The pipeline_layer is inferred from the pipeline name: - Contains "bronze" → bronze layer - Contains "silver" → silver layer - Contains "gold" → gold layer - Contains "semantic" → semantic layer - Otherwise → unknown

Nodes

Each node represents a data asset:

{
  "id": "fact_orders",    // Unique identifier
  "type": "table",        // "source", "table", or "view"
  "layer": "gold"         // Which layer it belongs to
}

Edges

Each edge represents data flow:

{
  "from": "cleaned_sales", // Source node ID
  "to": "fact_orders"      // Target node ID
}

Practical Examples

Example 1: Generate Lineage After Full Pipeline Run

from odibi import Project

project = Project.load("odibi.yaml")

# Run all pipelines
for pipeline in ["bronze", "silver", "gold"]:
    result = project.run(pipeline)
    print(f"{pipeline}: {result.status}")

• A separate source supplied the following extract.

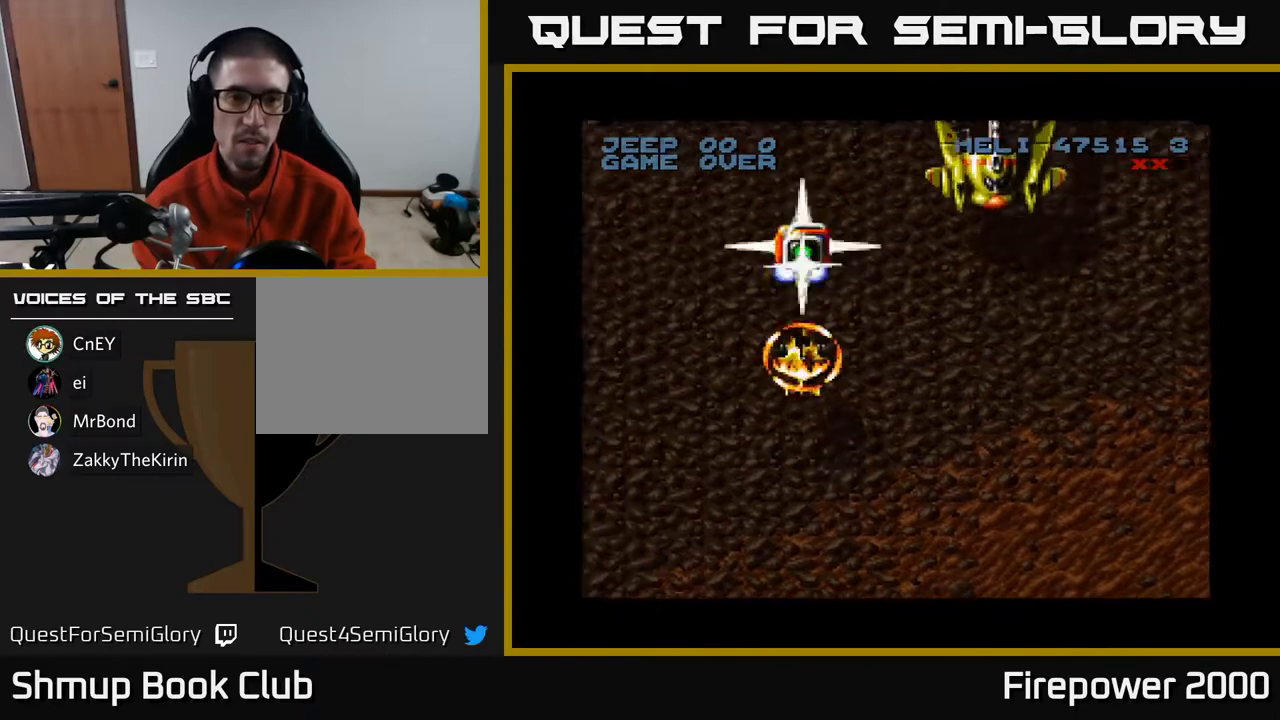
{"buttons": ["A", "DPAD_RIGHT"], "left_stick": "center", "right_stick": "center", "events": [[100, "DPAD_RIGHT", "down"], [133, "DPAD_UP", "up"], [183, "DPAD_DOWN", "down"], [333, "DPAD_DOWN", "up"]]}
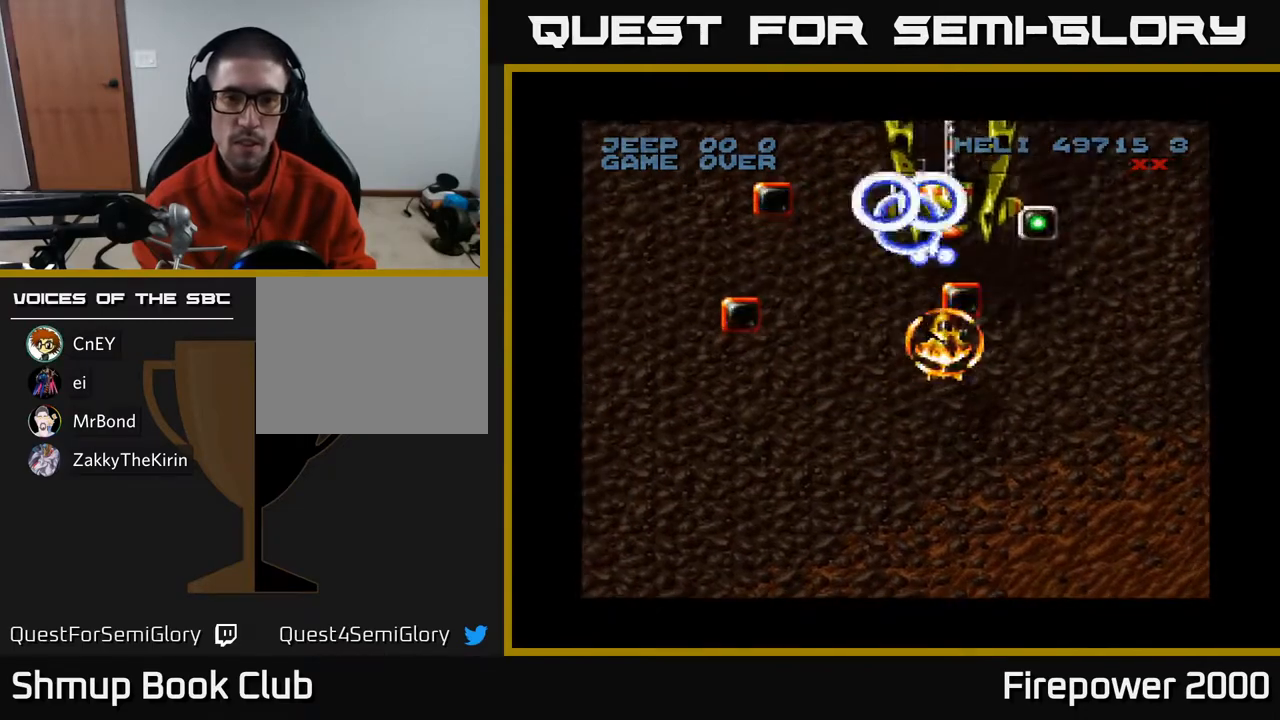
{"buttons": ["A", "DPAD_UP"], "left_stick": "center", "right_stick": "center"}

# Run semantic layer with lineage
result = project.run_semantic_layer()

# View combined lineage
if result['lineage_paths']:
    print(f"\nView lineage at: {result['lineage_paths']['html']}")

Example 2: Generate Lineage for a Past Date

from odibi.story.lineage import LineageGenerator

generator = LineageGenerator(
    stories_path="abfs://datalake@myaccount.dfs.core.windows.net/stories",
    storage_options={"account_key": "..."}
)

# Generate for specific date
result = generator.generate(date="2025-12-15")

if result.nodes:
    print(f"Found {len(result.nodes)} nodes for 2025-12-15")
    generator.save(result)
else:
    print("No stories found for that date")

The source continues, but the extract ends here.